Walker won the Republican nomination in the primary election of September 14, 2010, receiving 59 percent of the popular vote, while former U.S. Representative Mark Neumann garnered 39 percent. On November 2, 2010, Scott Walker won the general election with 52 percent of total votes cast, with his closest opponent, Democrat Tom Barrett, garnering 46 percent. His running mate, now Lieutenant Governor, was Rebecca Kleefisch, a former television news reporter in Milwaukee.
Governor of Wisconsin
Scott Walker took the oath of office to become the 45th Governor of Wisconsin on January 3, 2011. On January 25, 2011, the state legislature passed a series of Walker-backed bills, the largest of which would cut taxes for businesses at "a two-year cost of $67 million," according to the Associated Press. Walker proposed a budget repair bill on February 11, 2011 that would save the state an estimated $30 million in the current fiscal year, and $300 million over the next two years. Demonstrators began protesting against the proposed bill on February 15, 2011. During the sixth day of the protests, leaders of the two largest unions said publicly they were willing to accept the financial concessions in the bill, but would not agree to the loss of collective bargaining rights. Walker has not negotiated with unions or the Democratic legislators, saying that the state is broke, and he has nothing to offer in negotiations. On February 28, the largest public union filed an unfair labor practices complaint with the state labor relations board, claiming that Walker had a duty to negotiate, but had refused.
2012–2013 budget proposal
Wisconsin faces an anticipated deficit of more than three billion dollars at the end of the 2012–2013 budget cycle that must be balanced, according to state law. Walker was planning in mid-February 2011 to propose a budget bill but was delayed by the protests, the Democrats' stalling on the budget repair bill, and the absence of the 14 state senators. He is to announce the details of the budget on March 1, and has confirmed in advance that he will be asking for a 9 percent, $900 million cut in state aid to education. A revenue limit that would reduce the property tax authority by $500 per pupil will also be proposed. The state school superintendent has objected in advance to the budget, saying, "whole parts of what we value in our schools are gone".
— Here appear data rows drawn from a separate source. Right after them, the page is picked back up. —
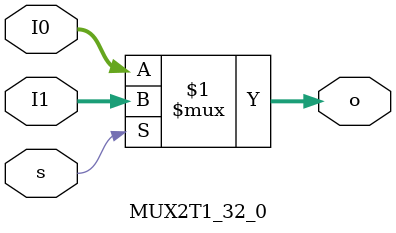
<source format=v>
`timescale 1ns / 1ps


module MUX2T1_32_0(
    input [31: 0] I0,
    input [31: 0] I1,
    input s,
    output [31: 0] o
    );

    assign o = s ? I1 : I0;

endmodule


</source>
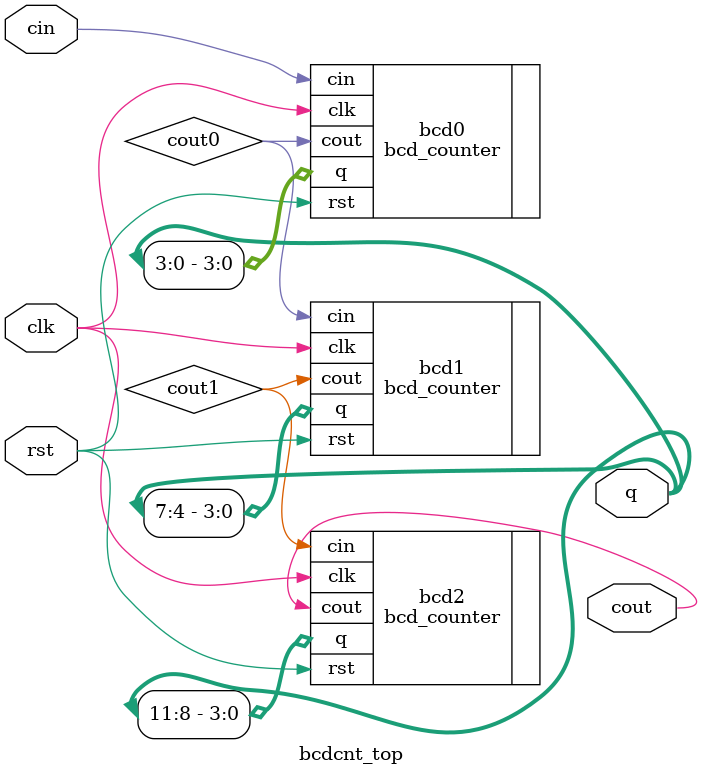
<source format=v>
module bcdcnt_top(
	clk,
	rst,
	cin,
	cout,
	q
);

input clk;
input rst;
input cin;

output cout;
output [11:0]q;

wire cout0;
wire cout1;

bcd_counter bcd0(
	.clk(clk),
	.rst(rst),
	.cin(cin),
	.cout(cout0),
	.q(q[3:0])
);
bcd_counter bcd1(
	.clk(clk),
	.rst(rst),
	.cin(cout0),
	.cout(cout1),
	.q(q[7:4])
);
bcd_counter bcd2(
	.clk(clk),
	.rst(rst),
	.cin(cout1),
	.cout(cout),
	.q(q[11:8])
);


endmodule 

</source>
Scott Walker is married to Tonette, and they have two children. The family attends a non-denominational evangelical Christian church in Wauwatosa. During the summers of 2004 through 2009, Walker led a motorcycle tour called the "Executive's Ride" through Wisconsin and parts of neighboring states. The ride was organized to attract tourists to Milwaukee County, w. th the 2009 ride costing county taxpayers approximately $2,800, mainly for reimbursing hotel rooms and meals for Walker and his staffers.